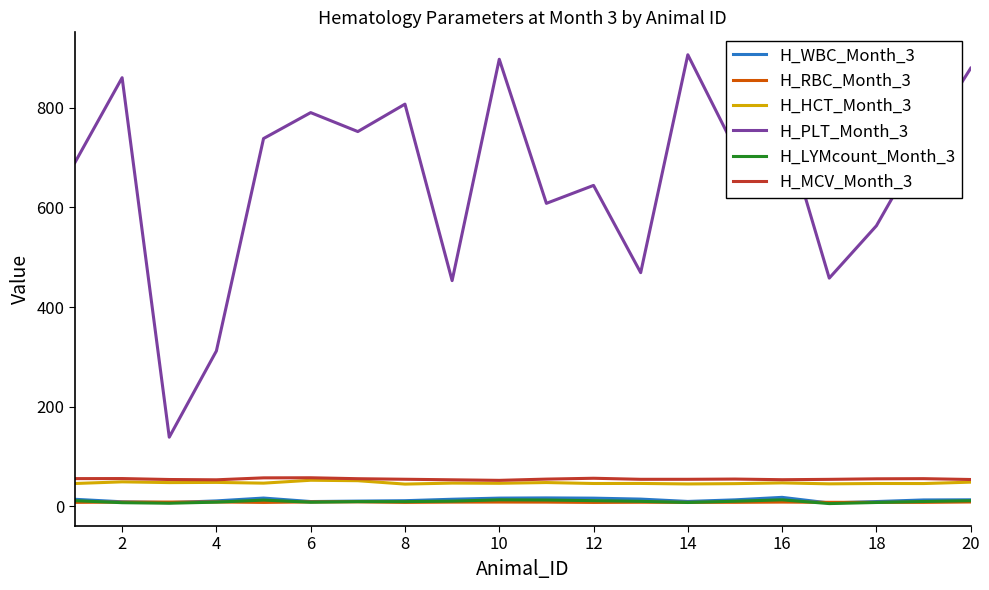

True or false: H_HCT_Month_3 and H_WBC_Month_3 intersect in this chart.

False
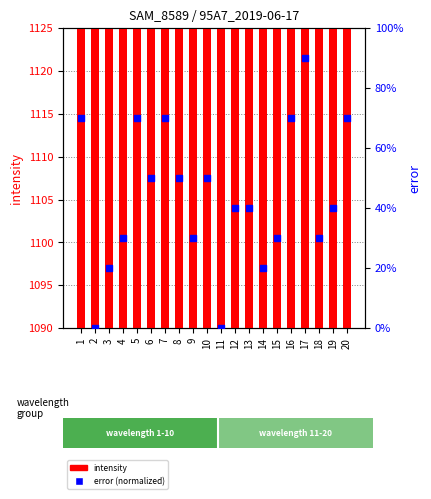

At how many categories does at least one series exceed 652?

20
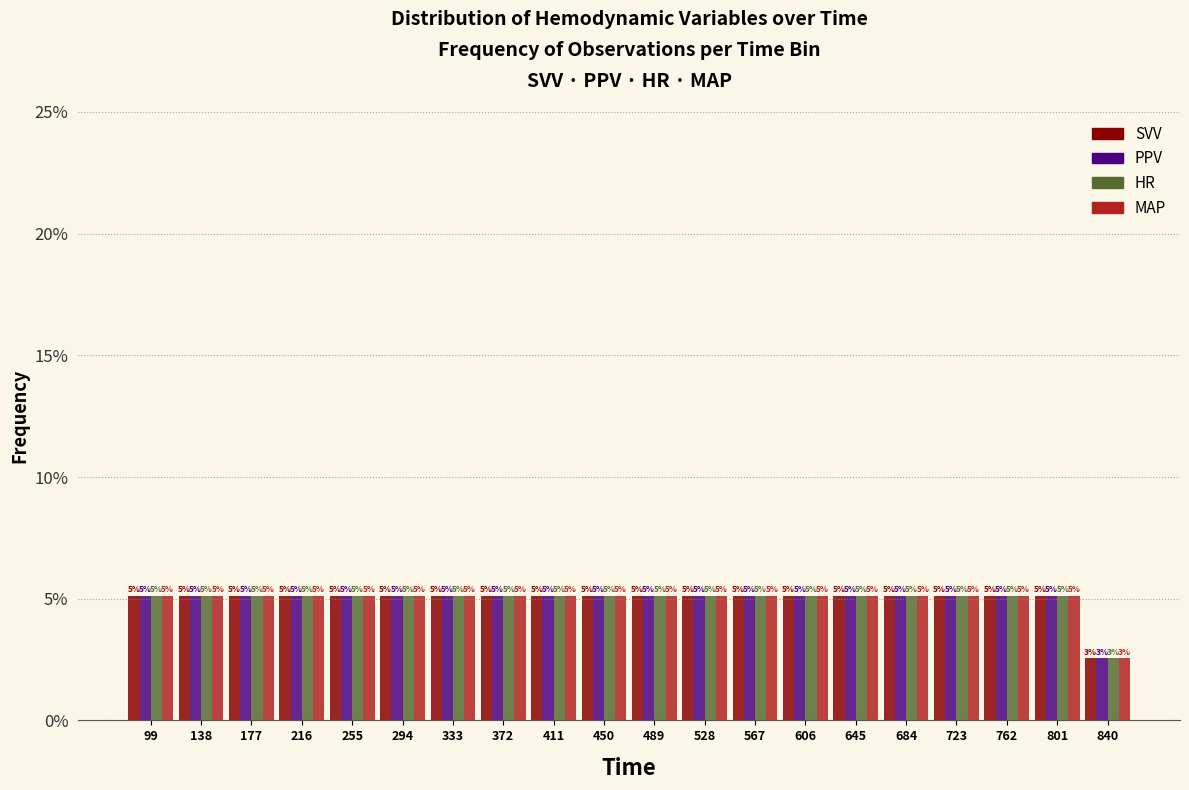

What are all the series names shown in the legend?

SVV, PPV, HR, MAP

··········

**Exercise prompt**
Return every entry above word for word, leaving out the pictures.

**Written solution**
True or false: H_HCT_Month_3 and H_WBC_Month_3 intersect in this chart.

False

At how many categories does at least one series exceed 652?

20

What are all the series names shown in the legend?

SVV, PPV, HR, MAP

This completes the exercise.